Q: Is my data preserved when I stop or delete a DSW instance?

It depends on the action and the type of system disk your instance uses.

  • Stopping an instance:

    • Cloud Disk System Disk: Data is preserved if the disk was expanded or if the instance is stopped for less than 15 days. If the disk was not expanded and the instance remains stopped for more than 15 days, all data is permanently erased.

    • Temporary Storage System Disk: All data is permanently erased upon stopping.

  • Deleting an instance:
    Regardless of the disk type, all data on the system disk is permanently erased and cannot be recovered.

Recommendation: To ensure data persistence, save your important files to a mounted storage solution like OSS or NAS. Always back up your data before deleting an instance.

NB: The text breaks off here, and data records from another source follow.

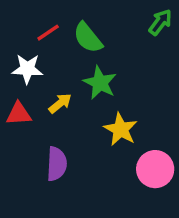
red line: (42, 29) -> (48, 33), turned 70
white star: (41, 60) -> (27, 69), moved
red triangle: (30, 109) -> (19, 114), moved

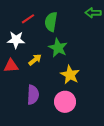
green arrow: (160, 22) -> (93, 13), turned -126
green semicircle: (88, 38) -> (51, 22), turned 48
pink circle: (155, 169) -> (65, 102), moved

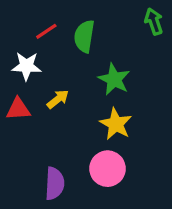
green arrow: (93, 13) -> (154, 21), turned 70
green star: (58, 48) -> (114, 79), moved
purple semicircle: (33, 95) -> (55, 184), moved

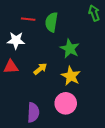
red line: (46, 31) -> (28, 19), turned 40
yellow arrow: (58, 99) -> (40, 69), moved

Q: Why did my DSW instance shut down automatically while it was running?

Your instance was likely stopped by the Idle Auto-shutdown policy. This feature automatically stops an instance if its CPU and GPU utilization remains below a set threshold for a specified period (e.g., 3 hours). It is enabled by default on free trial instances to conserve resources.

How to disable or modify the policy:

  • Manual stop: To ensure resource savings, you can manually stop the instance when it is not in use. The auto-shutdown policy is not guaranteed to be triggered every time.

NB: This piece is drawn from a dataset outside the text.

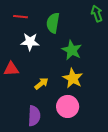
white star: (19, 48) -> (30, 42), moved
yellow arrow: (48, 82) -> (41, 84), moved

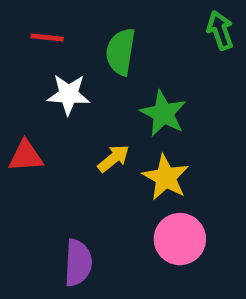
yellow arrow: (41, 84) -> (114, 158), moved
pink circle: (68, 106) -> (180, 239), moved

  • Modify policy: To run long-term tasks, you can modify or disable this policy. The steps are as follows:

    Modify the DSW auto-shutdown policy

    1. Navigate to your workspace details page and go to Configure Workspace > Configure Scheduling.

      image

    2. In the DSW configuration section, you can modify the shutdown policy or add your instance's name to the exclusion list to prevent it from being automatically stopped.

      image

Q: Why am I still being billed or seeing a 'Running' status after stopping/deleting all my DSW instances?

This usually happens for one of three reasons:

  1. "Running" status refers to a resource package: The "Running" status you see on a billing or free trial page may refer to an active resource package (e.g., "250 compute hours/month"), not an actual DSW instance. The package remains active until it expires.

  2. An expanded system disk is still being billed: Stopping an instance only pauses compute charges. If you expanded the System Disk, you are still being charged for storage. To stop these charges, you must delete the instance.

  3. Billing data has a delay: There is a delay between resource usage and when the bill is generated. The charges you see may be for usage that occurred before you stopped or deleted the instance.